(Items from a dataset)
********
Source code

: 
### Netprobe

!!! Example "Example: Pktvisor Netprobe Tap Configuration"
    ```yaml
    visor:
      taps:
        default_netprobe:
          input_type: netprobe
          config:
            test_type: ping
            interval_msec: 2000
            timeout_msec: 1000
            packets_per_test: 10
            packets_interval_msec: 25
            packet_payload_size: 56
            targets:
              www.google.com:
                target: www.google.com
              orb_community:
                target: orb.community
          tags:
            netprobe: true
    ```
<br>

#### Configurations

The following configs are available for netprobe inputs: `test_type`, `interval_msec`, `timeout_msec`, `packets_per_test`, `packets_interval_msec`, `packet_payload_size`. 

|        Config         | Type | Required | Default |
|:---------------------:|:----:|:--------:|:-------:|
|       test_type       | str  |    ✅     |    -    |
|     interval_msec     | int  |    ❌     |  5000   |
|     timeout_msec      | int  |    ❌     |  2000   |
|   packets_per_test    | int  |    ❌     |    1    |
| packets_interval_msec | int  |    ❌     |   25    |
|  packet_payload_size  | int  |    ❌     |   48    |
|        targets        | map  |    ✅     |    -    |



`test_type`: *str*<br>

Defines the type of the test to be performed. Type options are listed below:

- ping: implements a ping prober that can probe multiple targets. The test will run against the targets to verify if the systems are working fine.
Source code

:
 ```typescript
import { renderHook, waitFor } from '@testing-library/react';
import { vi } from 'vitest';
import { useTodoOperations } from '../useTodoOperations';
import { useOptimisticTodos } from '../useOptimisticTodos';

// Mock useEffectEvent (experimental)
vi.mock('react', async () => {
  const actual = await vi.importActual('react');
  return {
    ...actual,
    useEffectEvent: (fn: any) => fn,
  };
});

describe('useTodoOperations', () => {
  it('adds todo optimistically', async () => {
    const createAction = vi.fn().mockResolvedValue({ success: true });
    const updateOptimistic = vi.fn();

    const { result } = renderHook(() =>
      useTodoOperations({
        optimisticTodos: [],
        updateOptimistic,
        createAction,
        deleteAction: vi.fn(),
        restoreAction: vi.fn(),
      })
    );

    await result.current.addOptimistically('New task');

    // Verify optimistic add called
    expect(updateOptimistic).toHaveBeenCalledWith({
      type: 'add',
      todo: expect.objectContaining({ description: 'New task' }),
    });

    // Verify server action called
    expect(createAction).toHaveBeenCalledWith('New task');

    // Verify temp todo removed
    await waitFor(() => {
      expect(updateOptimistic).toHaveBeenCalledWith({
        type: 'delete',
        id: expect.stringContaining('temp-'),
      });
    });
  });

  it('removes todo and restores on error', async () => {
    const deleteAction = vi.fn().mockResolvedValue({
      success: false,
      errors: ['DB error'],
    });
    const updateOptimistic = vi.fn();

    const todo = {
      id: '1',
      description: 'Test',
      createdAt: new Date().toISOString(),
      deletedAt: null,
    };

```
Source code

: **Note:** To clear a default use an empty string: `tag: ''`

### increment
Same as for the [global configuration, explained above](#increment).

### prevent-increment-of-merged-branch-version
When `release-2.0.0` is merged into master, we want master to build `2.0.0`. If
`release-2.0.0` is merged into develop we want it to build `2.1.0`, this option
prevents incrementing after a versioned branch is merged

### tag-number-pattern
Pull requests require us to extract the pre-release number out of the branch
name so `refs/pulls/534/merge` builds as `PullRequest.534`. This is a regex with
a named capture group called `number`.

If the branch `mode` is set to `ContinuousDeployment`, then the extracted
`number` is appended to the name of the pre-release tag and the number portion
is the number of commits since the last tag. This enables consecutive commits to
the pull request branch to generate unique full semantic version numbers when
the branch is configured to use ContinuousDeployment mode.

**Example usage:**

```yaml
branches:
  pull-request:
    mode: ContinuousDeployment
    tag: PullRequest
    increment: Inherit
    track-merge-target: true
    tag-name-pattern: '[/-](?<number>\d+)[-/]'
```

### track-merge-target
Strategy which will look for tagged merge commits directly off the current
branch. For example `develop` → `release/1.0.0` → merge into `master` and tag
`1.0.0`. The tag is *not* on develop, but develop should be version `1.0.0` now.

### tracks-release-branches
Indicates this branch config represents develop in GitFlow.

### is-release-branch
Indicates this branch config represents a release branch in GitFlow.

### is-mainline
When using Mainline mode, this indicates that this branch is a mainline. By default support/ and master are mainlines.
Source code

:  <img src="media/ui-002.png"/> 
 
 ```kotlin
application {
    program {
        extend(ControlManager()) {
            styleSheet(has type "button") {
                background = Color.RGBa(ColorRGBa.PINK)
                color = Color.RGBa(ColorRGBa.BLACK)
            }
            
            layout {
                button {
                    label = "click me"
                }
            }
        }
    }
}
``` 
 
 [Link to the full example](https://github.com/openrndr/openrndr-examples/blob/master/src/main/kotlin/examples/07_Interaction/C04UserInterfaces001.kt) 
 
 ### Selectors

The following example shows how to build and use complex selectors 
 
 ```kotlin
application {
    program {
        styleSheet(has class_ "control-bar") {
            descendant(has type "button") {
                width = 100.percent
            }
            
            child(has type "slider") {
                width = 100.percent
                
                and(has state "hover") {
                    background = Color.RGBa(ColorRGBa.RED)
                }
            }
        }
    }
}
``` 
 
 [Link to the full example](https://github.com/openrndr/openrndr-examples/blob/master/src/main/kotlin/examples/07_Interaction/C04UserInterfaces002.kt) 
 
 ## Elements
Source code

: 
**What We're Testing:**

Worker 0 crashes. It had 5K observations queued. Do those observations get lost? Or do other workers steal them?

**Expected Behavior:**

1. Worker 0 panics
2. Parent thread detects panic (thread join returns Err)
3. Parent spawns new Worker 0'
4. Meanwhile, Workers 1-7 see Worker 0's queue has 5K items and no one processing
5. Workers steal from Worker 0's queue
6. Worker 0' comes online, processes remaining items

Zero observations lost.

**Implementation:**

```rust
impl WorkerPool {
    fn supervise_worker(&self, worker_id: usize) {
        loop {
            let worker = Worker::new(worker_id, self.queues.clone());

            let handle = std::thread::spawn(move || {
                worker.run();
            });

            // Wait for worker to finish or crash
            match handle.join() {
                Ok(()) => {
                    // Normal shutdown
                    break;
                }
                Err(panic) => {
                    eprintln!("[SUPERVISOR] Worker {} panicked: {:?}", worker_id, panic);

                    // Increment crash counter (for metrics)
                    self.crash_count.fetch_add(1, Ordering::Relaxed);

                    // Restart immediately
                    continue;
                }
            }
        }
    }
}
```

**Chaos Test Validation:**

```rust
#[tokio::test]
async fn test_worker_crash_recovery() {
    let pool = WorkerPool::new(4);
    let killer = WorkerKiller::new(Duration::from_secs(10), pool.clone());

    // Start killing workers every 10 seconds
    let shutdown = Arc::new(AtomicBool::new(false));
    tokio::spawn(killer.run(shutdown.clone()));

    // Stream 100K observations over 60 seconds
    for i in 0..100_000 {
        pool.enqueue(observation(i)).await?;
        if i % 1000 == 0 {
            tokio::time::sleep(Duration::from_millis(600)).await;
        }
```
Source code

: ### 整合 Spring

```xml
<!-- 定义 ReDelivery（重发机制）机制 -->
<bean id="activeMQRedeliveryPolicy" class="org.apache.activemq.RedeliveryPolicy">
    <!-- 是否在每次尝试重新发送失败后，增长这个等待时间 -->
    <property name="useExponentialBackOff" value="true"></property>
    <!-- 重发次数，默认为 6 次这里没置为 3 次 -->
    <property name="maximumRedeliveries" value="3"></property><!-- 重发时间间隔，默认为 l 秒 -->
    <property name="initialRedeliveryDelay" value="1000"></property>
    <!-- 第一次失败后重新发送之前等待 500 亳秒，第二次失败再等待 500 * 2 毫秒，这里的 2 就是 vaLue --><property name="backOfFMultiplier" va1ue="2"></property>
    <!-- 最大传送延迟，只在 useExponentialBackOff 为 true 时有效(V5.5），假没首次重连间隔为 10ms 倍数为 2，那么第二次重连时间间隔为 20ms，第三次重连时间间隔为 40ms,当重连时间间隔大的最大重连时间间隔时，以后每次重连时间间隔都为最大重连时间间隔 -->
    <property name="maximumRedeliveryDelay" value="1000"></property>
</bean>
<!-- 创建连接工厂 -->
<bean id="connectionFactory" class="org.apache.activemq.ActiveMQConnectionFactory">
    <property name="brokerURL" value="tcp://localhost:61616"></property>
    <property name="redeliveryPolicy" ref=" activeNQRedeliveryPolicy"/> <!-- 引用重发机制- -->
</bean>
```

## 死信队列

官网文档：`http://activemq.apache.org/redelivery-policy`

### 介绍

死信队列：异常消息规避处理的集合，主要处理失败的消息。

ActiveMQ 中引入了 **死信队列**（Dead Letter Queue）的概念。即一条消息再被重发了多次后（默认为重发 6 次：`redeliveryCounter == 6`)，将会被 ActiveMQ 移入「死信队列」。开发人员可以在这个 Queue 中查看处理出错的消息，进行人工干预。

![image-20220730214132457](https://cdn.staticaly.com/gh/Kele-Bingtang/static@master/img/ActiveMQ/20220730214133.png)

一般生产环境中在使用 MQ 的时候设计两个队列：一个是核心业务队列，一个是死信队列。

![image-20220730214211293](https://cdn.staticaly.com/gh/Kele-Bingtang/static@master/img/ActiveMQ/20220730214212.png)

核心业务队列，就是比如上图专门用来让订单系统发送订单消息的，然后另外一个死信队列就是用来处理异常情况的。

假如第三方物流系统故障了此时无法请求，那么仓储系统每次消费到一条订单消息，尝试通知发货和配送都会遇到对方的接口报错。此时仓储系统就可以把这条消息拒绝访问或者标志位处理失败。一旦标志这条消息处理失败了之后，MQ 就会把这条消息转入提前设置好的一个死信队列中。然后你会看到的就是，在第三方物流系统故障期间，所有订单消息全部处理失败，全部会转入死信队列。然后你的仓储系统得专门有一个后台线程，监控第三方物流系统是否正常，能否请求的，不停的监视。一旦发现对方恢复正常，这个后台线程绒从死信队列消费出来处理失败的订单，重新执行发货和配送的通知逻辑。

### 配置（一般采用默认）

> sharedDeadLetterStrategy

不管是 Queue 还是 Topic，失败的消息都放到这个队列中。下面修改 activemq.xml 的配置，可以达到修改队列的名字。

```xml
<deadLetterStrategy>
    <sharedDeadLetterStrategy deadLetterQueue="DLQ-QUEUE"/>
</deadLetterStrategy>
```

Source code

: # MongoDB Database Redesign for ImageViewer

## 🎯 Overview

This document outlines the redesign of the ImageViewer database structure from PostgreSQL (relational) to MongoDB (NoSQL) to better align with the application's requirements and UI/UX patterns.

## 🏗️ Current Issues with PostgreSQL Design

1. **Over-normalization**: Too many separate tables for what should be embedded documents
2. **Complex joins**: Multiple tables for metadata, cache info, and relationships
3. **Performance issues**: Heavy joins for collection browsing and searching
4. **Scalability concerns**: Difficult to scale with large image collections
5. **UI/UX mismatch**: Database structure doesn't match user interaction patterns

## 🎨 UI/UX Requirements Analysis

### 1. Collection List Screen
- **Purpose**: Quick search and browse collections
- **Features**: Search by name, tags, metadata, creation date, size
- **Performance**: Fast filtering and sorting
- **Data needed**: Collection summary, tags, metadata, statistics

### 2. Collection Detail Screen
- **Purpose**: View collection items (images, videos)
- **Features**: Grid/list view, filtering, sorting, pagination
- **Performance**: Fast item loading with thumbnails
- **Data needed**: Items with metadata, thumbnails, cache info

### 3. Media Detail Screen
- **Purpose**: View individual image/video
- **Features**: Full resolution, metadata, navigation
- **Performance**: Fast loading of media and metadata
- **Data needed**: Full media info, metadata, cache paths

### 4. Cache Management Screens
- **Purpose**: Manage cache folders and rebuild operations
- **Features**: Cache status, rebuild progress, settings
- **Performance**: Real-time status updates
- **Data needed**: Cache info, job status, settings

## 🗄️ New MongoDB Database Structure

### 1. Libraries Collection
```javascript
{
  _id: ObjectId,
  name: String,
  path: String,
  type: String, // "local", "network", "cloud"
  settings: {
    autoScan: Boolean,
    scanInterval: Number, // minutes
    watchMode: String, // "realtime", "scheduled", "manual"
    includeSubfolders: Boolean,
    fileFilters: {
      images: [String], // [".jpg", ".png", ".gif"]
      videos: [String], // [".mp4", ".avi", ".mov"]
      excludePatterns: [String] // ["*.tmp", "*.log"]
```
********
== TO DO ==
Copy all the lines from the data above that hold the word "Parent".

== YOUR RESPONSE ==
2. Parent thread detects panic (thread join returns Err)
3. Parent spawns new Worker 0'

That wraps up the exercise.